Learning Thai is as difficult as learning any language, but Thai people really enjoy hearing foreigners speak their language so do try. When speaking Thai it is always polite to finish what you say with the word ‘ka’ for a girl (F) or ‘kab’ for a boy (M). This is also a sign of respect towards the person you are talking with.
- Hello & Goodbye = Sa wa dee ka (F)/ kab (M)
- Thank you = Kop kun ka (F)/ kab (M)
- One bottle of water please = Kornamplow nungkoowadnoy ka (F)/ kab (M)
- How are you?= Sa bai dee mai ka (F)/ kab (M)
- I am good thank you = Sa bai dee ka (F)/ kab (M)
- I don’t understand= My kow jai ka (F)/ kab (M)
- I do not speak Thai = Pom (M)/Chan(F) pood pa sa Thai my die ka (F)/ kab (M)
- Sorry / Excuse me = Kor tord ka (F)/ kab (M)

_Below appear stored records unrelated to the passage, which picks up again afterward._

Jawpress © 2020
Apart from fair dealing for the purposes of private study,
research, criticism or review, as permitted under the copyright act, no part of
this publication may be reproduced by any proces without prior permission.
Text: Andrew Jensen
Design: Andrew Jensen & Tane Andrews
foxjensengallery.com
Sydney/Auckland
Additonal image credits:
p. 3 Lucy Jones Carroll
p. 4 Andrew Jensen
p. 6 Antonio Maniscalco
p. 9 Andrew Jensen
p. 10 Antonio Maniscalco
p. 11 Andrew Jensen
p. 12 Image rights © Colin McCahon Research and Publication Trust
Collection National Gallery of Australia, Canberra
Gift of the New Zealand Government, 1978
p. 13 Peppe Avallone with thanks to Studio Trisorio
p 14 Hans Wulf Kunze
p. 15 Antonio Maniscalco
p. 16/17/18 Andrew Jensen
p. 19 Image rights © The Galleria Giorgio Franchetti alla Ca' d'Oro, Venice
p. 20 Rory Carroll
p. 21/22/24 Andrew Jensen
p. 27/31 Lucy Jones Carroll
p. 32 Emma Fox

- Where is the toilet = Hong nam you nye ka (F)/ kab (M)
elephants in thailand
The Thai people have a long, shared history with the elephant and today the elephant remains a potent national symbol. In the past, Thailand’s forests teemed with a vast wild population estimated at the beginning of the 20th century to be in excess of 300,000 with a further 100,000 domesticated elephants.

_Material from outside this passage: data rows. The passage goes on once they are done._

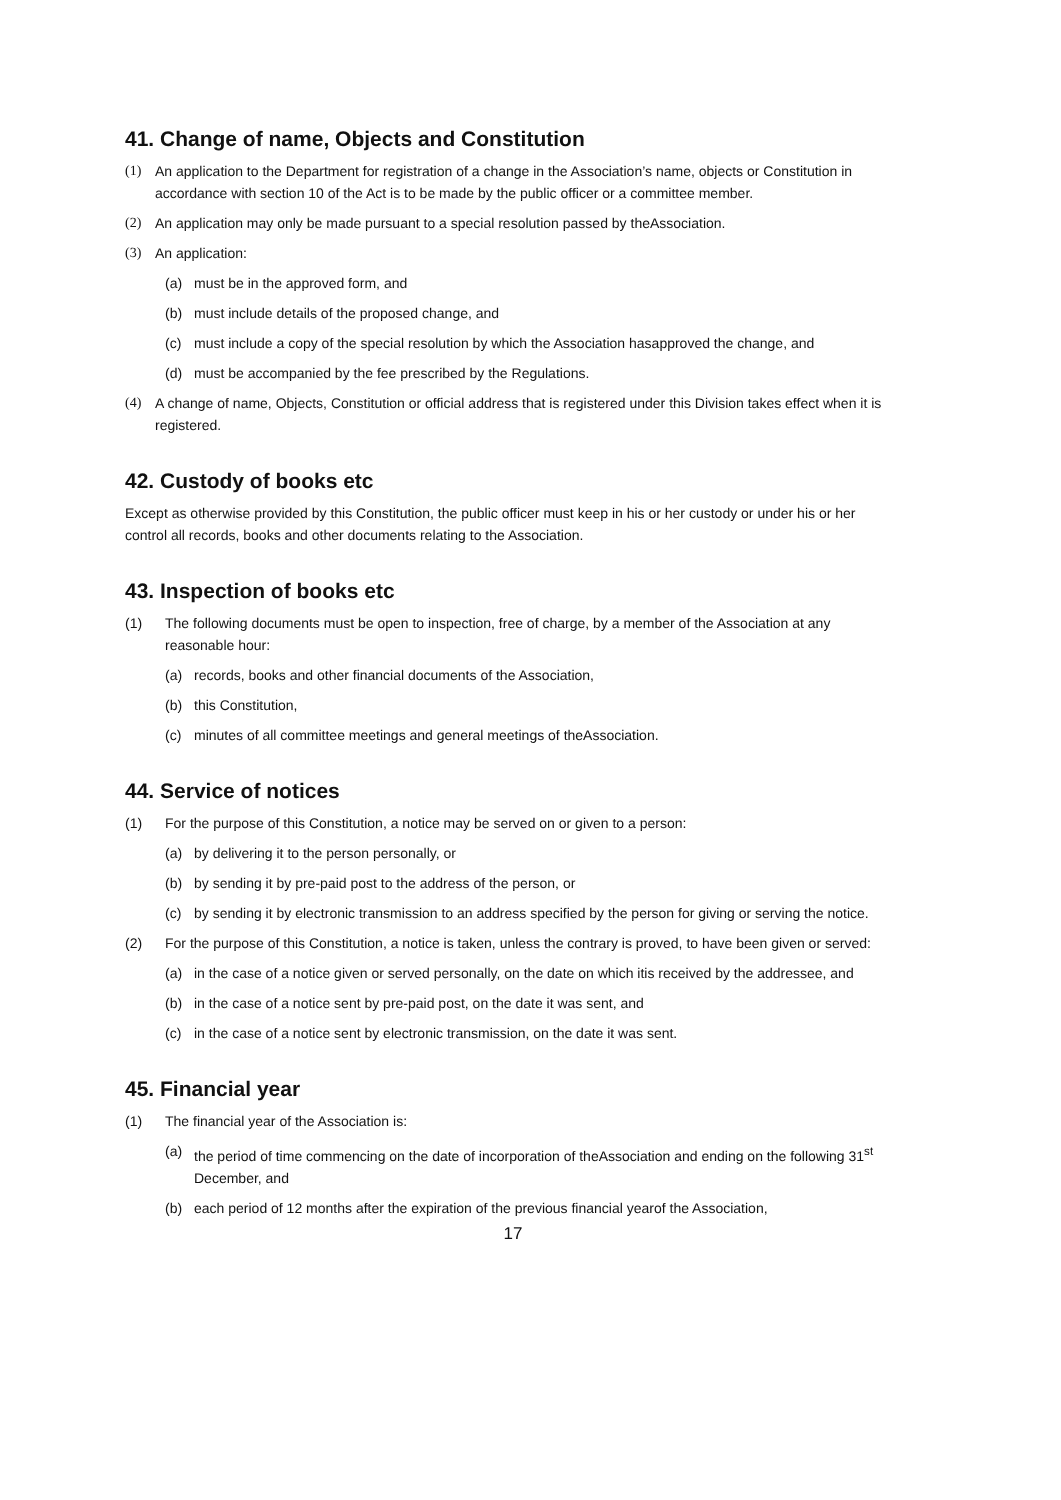41. Change of name, Objects and Constitution
(1) An application to the Department for registration of a change in the Association’s name, objects or Constitution in accordance with section 10 of the Act is to be made by the public officer or a committee member.
(2) An application may only be made pursuant to a special resolution passed by theAssociation.
(3) An application:
(a) must be in the approved form, and
(b) must include details of the proposed change, and
(c) must include a copy of the special resolution by which the Association hasapproved the change, and
(d) must be accompanied by the fee prescribed by the Regulations.
(4) A change of name, Objects, Constitution or official address that is registered under this Division takes effect when it is registered.
42. Custody of books etc
Except as otherwise provided by this Constitution, the public officer must keep in his or her custody or under his or her control all records, books and other documents relating to the Association.
43. Inspection of books etc
(1) The following documents must be open to inspection, free of charge, by a member of the Association at any reasonable hour:
(a) records, books and other financial documents of the Association,
(b) this Constitution,
(c) minutes of all committee meetings and general meetings of theAssociation.
44. Service of notices
(1) For the purpose of this Constitution, a notice may be served on or given to a person:
(a) by delivering it to the person personally, or
(b) by sending it by pre-paid post to the address of the person, or
(c) by sending it by electronic transmission to an address specified by the person for giving or serving the notice.
(2) For the purpose of this Constitution, a notice is taken, unless the contrary is proved, to have been given or served:
(a) in the case of a notice given or served personally, on the date on which itis received by the addressee, and
(b) in the case of a notice sent by pre-paid post, on the date it was sent, and
(c) in the case of a notice sent by electronic transmission, on the date it was sent.
45. Financial year
(1) The financial year of the Association is:
(a) the period of time commencing on the date of incorporation of theAssociation and ending on the following 31<sup>st</sup> December, and
(b) each period of 12 months after the expiration of the previous financial yearof the Association,
17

The dramatic drop in the numbers of wild elephants in Thailand over the past hundred years has been accompanied by a big increase in the human population and major habitat loss as the forests have been cleared for agriculture. The pressure caused by habitat destruction has been exacerbated by the poaching of bulls for their ivory and young calves to be trained for tourist shows.
The big fear of elephant conservationists is that the remaining pockets of wild elephants are scattered throughout the country on green islands, hopelessly fragmented in small genetically unviable and unsustainable herds. The biggest wild populations are found in Khao Yai National Park, the Thung Yai and Huai Kha Wildlife Sanctuaries and along the Burma border. Wild elephants are protected in Thailand by national laws and the CITES Treaty.
Concern for the Thai elephant led to the establishment of the National Elephant Institute (NEI) which grew out of the Thai Elephant Conservation Centre in Lampang. The NEI works closely with the National Parks Department and NGO’s to help protect the remaining elephants and elephant habitat. There is hope that Thailand’s large domesticated population can be utilized to maintain the genetic diversity and help the continuation of wild elephants in Thailand.
Thailand has a long history of the domestication and use of elephants. It is said that one of the first ever depictions of the Thai people occurs on a frieze at Angkor Wat showing a Thai military unit complete with war elephants.
Historically, elephants were used for transportation and war and reigning monarchs maintained a large elephant corps. In more recent history, elephants were employed in the timber industry in the same way that they continue to be used in Burma. This employment allowed the maintenance of significant numbers of elephants. However, that changed in 1989 when the Thai government banned the logging industry. Thousands of elephants were abruptly thrown out of work.
Some of these animals and their mahouts escaped over the border to continue plying their trade in Burma but many others were thrown into crisis. Often elephants were only leased by the logging companies and actually owned by comparatively poor villages or mahouts. Overnight, the elephant went from being the main bread winner in the family to an unaffordable outgoing; the cost of food and care being beyond the owners’ means.